* **ОТРЫВОК ИЗ ТЕКСТА**:
____________________
Засим мы вспомнили "Гражданина генерала", и я сказал, что на днях прочел эту веселую пьесу вместе с одним англичанином, и нам обоим, очень захотелось увидеть ее на сцене.

- По духу она ничуть не устарела, - сказал я- да и в смысле драматического развития как нельзя лучше подходит для театра.

- В свое время это была хорошая пьеса, - сказал Гёте, - она доставила нам немало веселых вечеров. Правда и то, что роли в ней разошлись необыкновенно удачно. К тому же актеры на совесть над ней поработали и диалог вели с живостью и блеском. Мэртэна играл Малькольми, и лучшего исполнителя этой роли нельзя было себе представить.

- Роль Шнапса, - сказал я, - думается, тоже очень хороша. Да и вообще в репертуаре наших театров мало таких благодарных ролей. В этом образе, как, впрочем, и во всей пьесе, все до того жизненно и выпукло, что лучшего театр себе и пожелать не может. Сцена, в которой он появляется с ранцем за плечами и, одну за другой, вытаскивает из него различные вещи, потом наклеивает усы Мэртэну, а сам нахлобучивает фригийский колпак, облачается в мундир, да еще прицепляет саблю, - одна из лучших в пьесе.

- Эта сцена, - сказал Гёте, - в былые времена доставляла большое удовольствие зрителям, тем паче что набитый вещами ранец был настоящий, исторический, так сказать. Я подобрал его во время революции на французской границе, в том месте, где ее переходили эмигранты, - вероятно, кто-нибудь из них обронил или бросил его. Все вещи, что появляются в пьесе, так и лежали в нем, эту сцену я написал задним числом, и ранец, к вящему удовольствию актеров, фигурировал в ней на каждом представлении.

Вопрос, можно ли еще сейчас с интересом и пользой смотреть "Гражданина генерала", еще некоторое время составлял предмет нашего разговора.

Потом Гёте поинтересовался моими успехами во французской литературе, я отвечал, что время от времени продолжаю заниматься Вольтером и что великий его талант дарит меня подлинным счастьем.

- И все-таки я еще очень мало знаю его, никак не могу вырваться из круга маленьких стихотворений к отдельным лицам, которые я читаю и перечитываю, не в силах с ними расстаться.
____________________
* **НАБОР ДАННЫХ**:
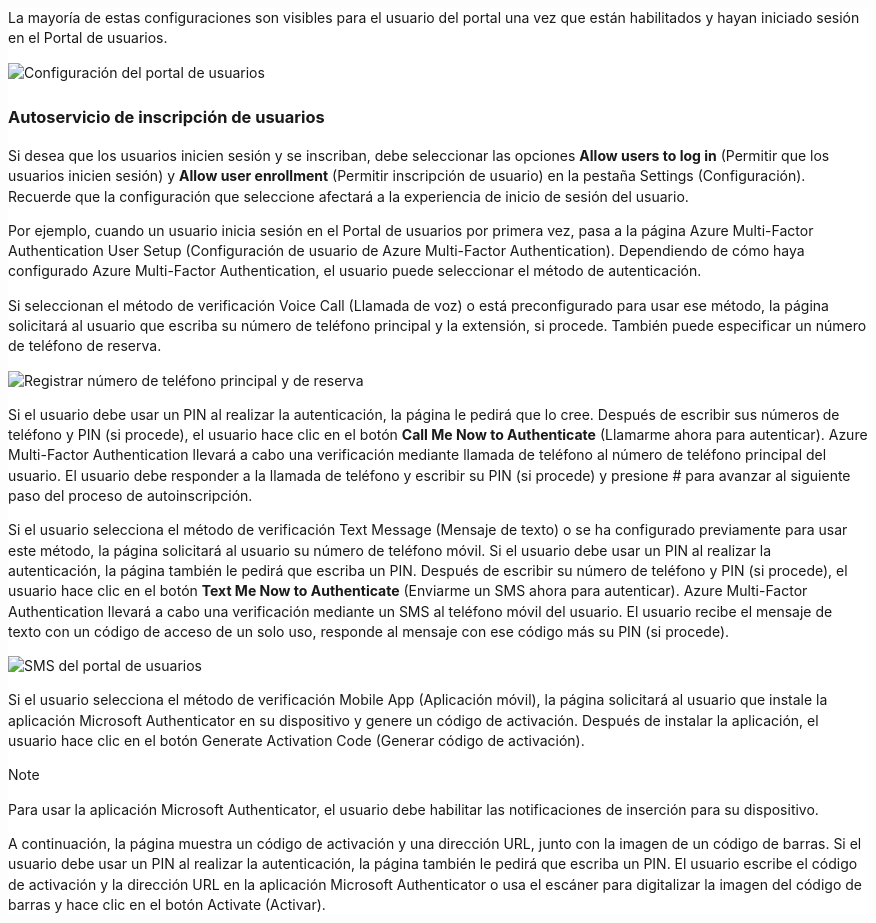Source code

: La mayoría de estas configuraciones son visibles para el usuario del portal una vez que están habilitados y hayan iniciado sesión en el Portal de usuarios.

![Configuración del portal de usuarios](./media/howto-mfaserver-deploy-userportal/portalsettings.png)

### <a name="self-service-user-enrollment"></a>Autoservicio de inscripción de usuarios

Si desea que los usuarios inicien sesión y se inscriban, debe seleccionar las opciones **Allow users to log in** (Permitir que los usuarios inicien sesión) y **Allow user enrollment** (Permitir inscripción de usuario) en la pestaña Settings (Configuración). Recuerde que la configuración que seleccione afectará a la experiencia de inicio de sesión del usuario.

Por ejemplo, cuando un usuario inicia sesión en el Portal de usuarios por primera vez, pasa a la página Azure Multi-Factor Authentication User Setup (Configuración de usuario de Azure Multi-Factor Authentication). Dependiendo de cómo haya configurado Azure Multi-Factor Authentication, el usuario puede seleccionar el método de autenticación.

Si seleccionan el método de verificación Voice Call (Llamada de voz) o está preconfigurado para usar ese método, la página solicitará al usuario que escriba su número de teléfono principal y la extensión, si procede. También puede especificar un número de teléfono de reserva.

![Registrar número de teléfono principal y de reserva](./media/howto-mfaserver-deploy-userportal/backupphone.png)

Si el usuario debe usar un PIN al realizar la autenticación, la página le pedirá que lo cree. Después de escribir sus números de teléfono y PIN (si procede), el usuario hace clic en el botón **Call Me Now to Authenticate** (Llamarme ahora para autenticar). Azure Multi-Factor Authentication llevará a cabo una verificación mediante llamada de teléfono al número de teléfono principal del usuario. El usuario debe responder a la llamada de teléfono y escribir su PIN (si procede) y presione # para avanzar al siguiente paso del proceso de autoinscripción.

Si el usuario selecciona el método de verificación Text Message (Mensaje de texto) o se ha configurado previamente para usar este método, la página solicitará al usuario su número de teléfono móvil. Si el usuario debe usar un PIN al realizar la autenticación, la página también le pedirá que escriba un PIN.  Después de escribir su número de teléfono y PIN (si procede), el usuario hace clic en el botón **Text Me Now to Authenticate** (Enviarme un SMS ahora para autenticar). Azure Multi-Factor Authentication llevará a cabo una verificación mediante un SMS al teléfono móvil del usuario. El usuario recibe el mensaje de texto con un código de acceso de un solo uso, responde al mensaje con ese código más su PIN (si procede).

![SMS del portal de usuarios](./media/howto-mfaserver-deploy-userportal/text.png)

Si el usuario selecciona el método de verificación Mobile App (Aplicación móvil), la página solicitará al usuario que instale la aplicación Microsoft Authenticator en su dispositivo y genere un código de activación. Después de instalar la aplicación, el usuario hace clic en el botón Generate Activation Code (Generar código de activación).

> [!NOTE]
> Para usar la aplicación Microsoft Authenticator, el usuario debe habilitar las notificaciones de inserción para su dispositivo.

A continuación, la página muestra un código de activación y una dirección URL, junto con la imagen de un código de barras. Si el usuario debe usar un PIN al realizar la autenticación, la página también le pedirá que escriba un PIN. El usuario escribe el código de activación y la dirección URL en la aplicación Microsoft Authenticator o usa el escáner para digitalizar la imagen del código de barras y hace clic en el botón Activate (Activar).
____________________
* **ЗАДАНИЯ**:
a – Ответьте по отрывку о «Гражданине генерале» на вопросы:
(i) Кто играл роль Мэртэна?
(ii) Где Гёте подобрал ранец?
(iii) Чей талант назван в отрывке великим?
b – Дословно перепишите из отрывка о «Гражданине генерале» фрагмент от слов «Вопрос, можно ли» до слов «меня подлинным счастьем.» включительно.
Данные взяты из другого источника.

* **ОТВЕТЫ ПО ПУНКТАМ**:
a –
(i) Малькольми.
(ii) Во время революции на французской границе, в том месте, где ее переходили эмигранты.
(iii) Вольтера.

b –
Вопрос, можно ли еще сейчас с интересом и пользой смотреть "Гражданина генерала", еще некоторое время составлял предмет нашего разговора.

Потом Гёте поинтересовался моими успехами во французской литературе, я отвечал, что время от времени продолжаю заниматься Вольтером и что великий его талант дарит меня подлинным счастьем.